ARCHIE: Yes. Do I really need to say more? What? Okay. Mad Dog is in without clarifying. My reasoning for Glavine is this; 2 CY awards; 5 x 20 win seasons, 10 x ASG’s, but mostly because of his 305 wins. If Bert Blyleven can get in, regardless on times on the ballot, then Glavine should be voted first ballot. I have never seen any pitcher dominate with off speed stuff on the corner like Glavine did. Hitters KNEW what he was going to throw and he still managed to win the wars.
STEPHAN: Maddux gets in for sure, and maybe with the highest percentage of all time, yes I am biased as a lifelong Maddux fan. I think Glavine SHOULD get in, and probably will, though it will be much closer to the threshold than Maddux will be. I think Maddux gets well over 90%, while Glavine will likely have somewhere between 75-80%. Both will get in on first ballot.
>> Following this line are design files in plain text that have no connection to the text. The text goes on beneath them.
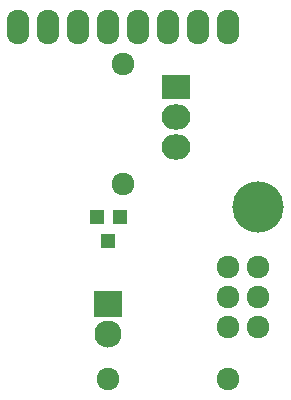
<source format=gts>
G04 #@! TF.FileFunction,Soldermask,Top*
%FSLAX46Y46*%
G04 Gerber Fmt 4.6, Leading zero omitted, Abs format (unit mm)*
G04 Created by KiCad (PCBNEW 4.0.2-stable) date 2016/6/3 下午 03:13:17*
%MOMM*%
G01*
G04 APERTURE LIST*
%ADD10C,0.100000*%
%ADD11O,1.924000X2.940000*%
%ADD12C,4.337000*%
%ADD13C,1.924000*%
%ADD14R,1.200100X1.200100*%
%ADD15R,2.432000X2.127200*%
%ADD16O,2.432000X2.127200*%
%ADD17R,2.400000X2.300000*%
%ADD18C,2.300000*%
G04 APERTURE END LIST*
D10*
D11*
X229870000Y-95250000D03*
X227330000Y-95250000D03*
X224790000Y-95250000D03*
X222250000Y-95250000D03*
X219710000Y-95250000D03*
X217170000Y-95250000D03*
X214630000Y-95250000D03*
X212090000Y-95250000D03*
D12*
X232410000Y-110490000D03*
D13*
X229870000Y-120650000D03*
X232410000Y-120650000D03*
X232410000Y-118110000D03*
X229870000Y-118110000D03*
X229870000Y-115570000D03*
X232410000Y-115570000D03*
D14*
X220660000Y-111394240D03*
X218760000Y-111394240D03*
X219710000Y-113393220D03*
D13*
X220980000Y-108585000D03*
X220980000Y-98425000D03*
X229870000Y-125095000D03*
X219710000Y-125095000D03*
D15*
X225425000Y-100330000D03*
D16*
X225425000Y-102870000D03*
X225425000Y-105410000D03*
D17*
X219710000Y-118745000D03*
D18*
X219710000Y-121285000D03*
M02*

</source>
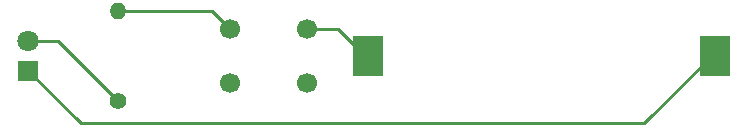
<source format=gtl>
%TF.GenerationSoftware,KiCad,Pcbnew,(6.0.0)*%
%TF.CreationDate,2025-06-04T13:55:59+10:00*%
%TF.ProjectId,LED torch,4c454420-746f-4726-9368-2e6b69636164,0.1*%
%TF.SameCoordinates,Original*%
%TF.FileFunction,Copper,L1,Top*%
%TF.FilePolarity,Positive*%
%FSLAX46Y46*%
G04 Gerber Fmt 4.6, Leading zero omitted, Abs format (unit mm)*
G04 Created by KiCad (PCBNEW (6.0.0)) date 2025-06-04 13:55:59*
%MOMM*%
%LPD*%
G01*
G04 APERTURE LIST*
%TA.AperFunction,ComponentPad*%
%ADD10C,1.800000*%
%TD*%
%TA.AperFunction,ComponentPad*%
%ADD11R,1.800000X1.800000*%
%TD*%
%TA.AperFunction,SMDPad,CuDef*%
%ADD12R,2.540000X3.510000*%
%TD*%
%TA.AperFunction,ComponentPad*%
%ADD13C,1.700000*%
%TD*%
%TA.AperFunction,ComponentPad*%
%ADD14O,1.400000X1.400000*%
%TD*%
%TA.AperFunction,ComponentPad*%
%ADD15C,1.400000*%
%TD*%
%TA.AperFunction,Conductor*%
%ADD16C,0.250000*%
%TD*%
G04 APERTURE END LIST*
D10*
%TO.P,D1,2,A*%
%TO.N,/LED_anode*%
X106680000Y-113030000D03*
D11*
%TO.P,D1,1,K*%
%TO.N,/LED_cathode*%
X106680000Y-115570000D03*
%TD*%
D12*
%TO.P,BT1,1,+*%
%TO.N,/bat_POS*%
X135434000Y-114300000D03*
%TO.P,BT1,2,-*%
%TO.N,/LED_cathode*%
X164794000Y-114300000D03*
%TD*%
D13*
%TO.P,SW1,1,A*%
%TO.N,Net-(R1-Pad2)*%
X123750000Y-112050000D03*
%TO.P,SW1,2,B*%
%TO.N,/bat_POS*%
X130250000Y-112050000D03*
%TO.P,SW1,3*%
%TO.N,N/C*%
X123750000Y-116550000D03*
%TO.P,SW1,4*%
X130250000Y-116550000D03*
%TD*%
D14*
%TO.P,R1,2*%
%TO.N,Net-(R1-Pad2)*%
X114300000Y-110490000D03*
D15*
%TO.P,R1,1*%
%TO.N,/LED_anode*%
X114300000Y-118110000D03*
%TD*%
D16*
%TO.N,/LED_cathode*%
X158825000Y-120015000D02*
X164540000Y-114300000D01*
X111125000Y-120015000D02*
X158825000Y-120015000D01*
X106680000Y-115570000D02*
X111125000Y-120015000D01*
%TO.N,/LED_anode*%
X109220000Y-113030000D02*
X114300000Y-118110000D01*
X106680000Y-113030000D02*
X109220000Y-113030000D01*
%TO.N,Net-(R1-Pad2)*%
X114300000Y-110490000D02*
X122190000Y-110490000D01*
X122190000Y-110490000D02*
X123750000Y-112050000D01*
%TO.N,/bat_POS*%
X132930000Y-112050000D02*
X135180000Y-114300000D01*
X130250000Y-112050000D02*
X132930000Y-112050000D01*
%TD*%
M02*

</source>
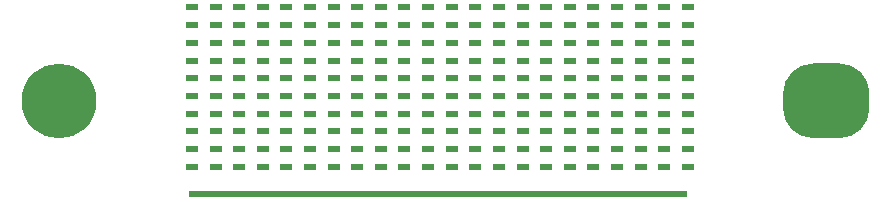
<source format=gbr>
%TF.GenerationSoftware,KiCad,Pcbnew,(5.1.10)-1*%
%TF.CreationDate,2021-05-10T16:51:06-05:00*%
%TF.ProjectId,TFPX_stencil_UNL,54465058-5f73-4746-956e-63696c5f554e,rev?*%
%TF.SameCoordinates,Original*%
%TF.FileFunction,Paste,Top*%
%TF.FilePolarity,Positive*%
%FSLAX46Y46*%
G04 Gerber Fmt 4.6, Leading zero omitted, Abs format (unit mm)*
G04 Created by KiCad (PCBNEW (5.1.10)-1) date 2021-05-10 16:51:06*
%MOMM*%
%LPD*%
G01*
G04 APERTURE LIST*
%ADD10C,6.320000*%
%ADD11R,42.200000X0.500000*%
%ADD12R,1.000000X0.500000*%
G04 APERTURE END LIST*
%TO.C,REF\u002A\u002A*%
G36*
G01*
X161810000Y-87282000D02*
X161810000Y-86018000D01*
G75*
G02*
X164338000Y-83490000I2528000J0D01*
G01*
X166602000Y-83490000D01*
G75*
G02*
X169130000Y-86018000I0J-2528000D01*
G01*
X169130000Y-87282000D01*
G75*
G02*
X166602000Y-89810000I-2528000J0D01*
G01*
X164338000Y-89810000D01*
G75*
G02*
X161810000Y-87282000I0J2528000D01*
G01*
G37*
D10*
X100470000Y-86650000D03*
D11*
X132560000Y-94560000D03*
D12*
X153760000Y-92240000D03*
X151760000Y-92240000D03*
X149760000Y-92240000D03*
X147760000Y-92240000D03*
X145760000Y-92240000D03*
X143760000Y-92240000D03*
X141760000Y-92240000D03*
X139760000Y-92240000D03*
X137760000Y-92240000D03*
X135760000Y-92240000D03*
X133760000Y-92240000D03*
X131760000Y-92240000D03*
X129760000Y-92240000D03*
X127760000Y-92240000D03*
X125760000Y-92240000D03*
X123760000Y-92240000D03*
X121760000Y-92240000D03*
X119760000Y-92240000D03*
X117760000Y-92240000D03*
X115760000Y-92240000D03*
X113760000Y-92240000D03*
X111760000Y-92240000D03*
X153760000Y-90740000D03*
X151760000Y-90740000D03*
X149760000Y-90740000D03*
X147760000Y-90740000D03*
X145760000Y-90740000D03*
X143760000Y-90740000D03*
X141760000Y-90740000D03*
X139760000Y-90740000D03*
X137760000Y-90740000D03*
X135760000Y-90740000D03*
X133760000Y-90740000D03*
X131760000Y-90740000D03*
X129760000Y-90740000D03*
X127760000Y-90740000D03*
X125760000Y-90740000D03*
X123760000Y-90740000D03*
X121760000Y-90740000D03*
X119760000Y-90740000D03*
X117760000Y-90740000D03*
X115760000Y-90740000D03*
X113760000Y-90740000D03*
X111760000Y-90740000D03*
X153760000Y-89240000D03*
X151760000Y-89240000D03*
X149760000Y-89240000D03*
X147760000Y-89240000D03*
X145760000Y-89240000D03*
X143760000Y-89240000D03*
X141760000Y-89240000D03*
X139760000Y-89240000D03*
X137760000Y-89240000D03*
X135760000Y-89240000D03*
X133760000Y-89240000D03*
X131760000Y-89240000D03*
X129760000Y-89240000D03*
X127760000Y-89240000D03*
X125760000Y-89240000D03*
X123760000Y-89240000D03*
X121760000Y-89240000D03*
X119760000Y-89240000D03*
X117760000Y-89240000D03*
X115760000Y-89240000D03*
X113760000Y-89240000D03*
X111760000Y-89240000D03*
X153760000Y-87740000D03*
X151760000Y-87740000D03*
X149760000Y-87740000D03*
X147760000Y-87740000D03*
X145760000Y-87740000D03*
X143760000Y-87740000D03*
X141760000Y-87740000D03*
X139760000Y-87740000D03*
X137760000Y-87740000D03*
X135760000Y-87740000D03*
X133760000Y-87740000D03*
X131760000Y-87740000D03*
X129760000Y-87740000D03*
X127760000Y-87740000D03*
X125760000Y-87740000D03*
X123760000Y-87740000D03*
X121760000Y-87740000D03*
X119760000Y-87740000D03*
X117760000Y-87740000D03*
X115760000Y-87740000D03*
X113760000Y-87740000D03*
X111760000Y-87740000D03*
X153760000Y-86240000D03*
X151760000Y-86240000D03*
X149760000Y-86240000D03*
X147760000Y-86240000D03*
X145760000Y-86240000D03*
X143760000Y-86240000D03*
X141760000Y-86240000D03*
X139760000Y-86240000D03*
X137760000Y-86240000D03*
X135760000Y-86240000D03*
X133760000Y-86240000D03*
X131760000Y-86240000D03*
X129760000Y-86240000D03*
X127760000Y-86240000D03*
X125760000Y-86240000D03*
X123760000Y-86240000D03*
X121760000Y-86240000D03*
X119760000Y-86240000D03*
X117760000Y-86240000D03*
X115760000Y-86240000D03*
X113760000Y-86240000D03*
X111760000Y-86240000D03*
X153760000Y-84740000D03*
X151760000Y-84740000D03*
X149760000Y-84740000D03*
X147760000Y-84740000D03*
X145760000Y-84740000D03*
X143760000Y-84740000D03*
X141760000Y-84740000D03*
X139760000Y-84740000D03*
X137760000Y-84740000D03*
X135760000Y-84740000D03*
X133760000Y-84740000D03*
X131760000Y-84740000D03*
X129760000Y-84740000D03*
X127760000Y-84740000D03*
X125760000Y-84740000D03*
X123760000Y-84740000D03*
X121760000Y-84740000D03*
X119760000Y-84740000D03*
X117760000Y-84740000D03*
X115760000Y-84740000D03*
X113760000Y-84740000D03*
X111760000Y-84740000D03*
X153760000Y-83240000D03*
X151760000Y-83240000D03*
X149760000Y-83240000D03*
X147760000Y-83240000D03*
X145760000Y-83240000D03*
X143760000Y-83240000D03*
X141760000Y-83240000D03*
X139760000Y-83240000D03*
X137760000Y-83240000D03*
X135760000Y-83240000D03*
X133760000Y-83240000D03*
X131760000Y-83240000D03*
X129760000Y-83240000D03*
X127760000Y-83240000D03*
X125760000Y-83240000D03*
X123760000Y-83240000D03*
X121760000Y-83240000D03*
X119760000Y-83240000D03*
X117760000Y-83240000D03*
X115760000Y-83240000D03*
X113760000Y-83240000D03*
X111760000Y-83240000D03*
X153760000Y-81740000D03*
X151760000Y-81740000D03*
X149760000Y-81740000D03*
X147760000Y-81740000D03*
X145760000Y-81740000D03*
X143760000Y-81740000D03*
X141760000Y-81740000D03*
X139760000Y-81740000D03*
X137760000Y-81740000D03*
X135760000Y-81740000D03*
X133760000Y-81740000D03*
X131760000Y-81740000D03*
X129760000Y-81740000D03*
X127760000Y-81740000D03*
X125760000Y-81740000D03*
X123760000Y-81740000D03*
X121760000Y-81740000D03*
X119760000Y-81740000D03*
X117760000Y-81740000D03*
X115760000Y-81740000D03*
X113760000Y-81740000D03*
X111760000Y-81740000D03*
X153760000Y-80240000D03*
X151760000Y-80240000D03*
X149760000Y-80240000D03*
X147760000Y-80240000D03*
X145760000Y-80240000D03*
X143760000Y-80240000D03*
X141760000Y-80240000D03*
X139760000Y-80240000D03*
X137760000Y-80240000D03*
X135760000Y-80240000D03*
X133760000Y-80240000D03*
X131760000Y-80240000D03*
X129760000Y-80240000D03*
X127760000Y-80240000D03*
X125760000Y-80240000D03*
X123760000Y-80240000D03*
X121760000Y-80240000D03*
X119760000Y-80240000D03*
X117760000Y-80240000D03*
X115760000Y-80240000D03*
X113760000Y-80240000D03*
X111760000Y-80240000D03*
X153760000Y-78740000D03*
X151760000Y-78740000D03*
X149760000Y-78740000D03*
X147760000Y-78740000D03*
X145760000Y-78740000D03*
X143760000Y-78740000D03*
X141760000Y-78740000D03*
X139760000Y-78740000D03*
X137760000Y-78740000D03*
X135760000Y-78740000D03*
X133760000Y-78740000D03*
X131760000Y-78740000D03*
X129760000Y-78740000D03*
X127760000Y-78740000D03*
X125760000Y-78740000D03*
X123760000Y-78740000D03*
X121760000Y-78740000D03*
X119760000Y-78740000D03*
X117760000Y-78740000D03*
X115760000Y-78740000D03*
X113760000Y-78740000D03*
X111760000Y-78740000D03*
%TD*%
M02*

</source>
JOSEPH: Hard to see how one gets in and the other does not in my book. But if one were to get in while one did not then Maddux gets in and Glavine not.
Why? Because Maddux was that much better than Glavine. His Era (3.16) and games won (355) out shone Glavine’s (3.54 and 305 wins) but not by enough to diminish Glavine’s record and first ballot election in my mind. But, where Maddux really stood out was in the area of control and thus as a dominant pitcher. He had 3,371 strikeouts and only 999 walks in 23 seasons pitched. Think about that: For his career he averaged about 3.5 Ks to each W. He also won four CYs in a row 1992-1995 during which he was 75-29 with a 1.98. ERA. During the strike-shortened <http://en.wikipedia.org/wiki/1994_Major_League_Baseball_strike> 1994 season, Maddux posted an ERA of 1.56, the second lowest since Bob Gibson <http://en.wikipedia.org/wiki/Bob_Gibson> ‘s unbelievable 1.12 in 1968, the last year of the elevated mound. (Dwight Gooden had a 1.53 in 1985.)
Then is 1995, Maddux was 19–2 and posted the third lowest ERA, 1.63, since Gibson’s 1.12. Maddux became the first pitcher to post back-to-back ERAs under 1.80 since Walter Johnson <http://en.wikipedia.org/wiki/Walter_Johnson> in 1918 (1.27) and 1919 (1.49). Also, from 1995 through 1997 he had a K/W ratio of 7.87 to 1, 6.14 to 1 and 8.85 to 1. That is dominance.
Again, those 305 wins alone should get Glavine elected. But since Maddux is on the same ballot, and he had a point in his career that he had been near Koufax-type dominance (minus the no-hitters), I could envision some ill-advised writers justify not voting for two pitchers that were from the same team.
JIM: Maddox is in. Period. There is no question here. He is simply is above everyone else. 350 wins? Check. 3000 strikeouts? Check. 18 Gold Gloves? Did you read that? EIGHTEEN GOLD GLOVES! Check. He will cruise in on the first vote with over 90% of the ballots selecting his name. So with Greg Maddox there is no question. First ballot, guaranteed.
Glavine? He is Greg Maddox Junior. Everything Glavine did, Maddox simply did better. And if I’m voting, I simply cannot call them equal. Meaning Tom Glavine waits at least one year before getting his absolutely earned spot in the Hall of Fame. He’s guaranteed to get in….just not on the first ballot.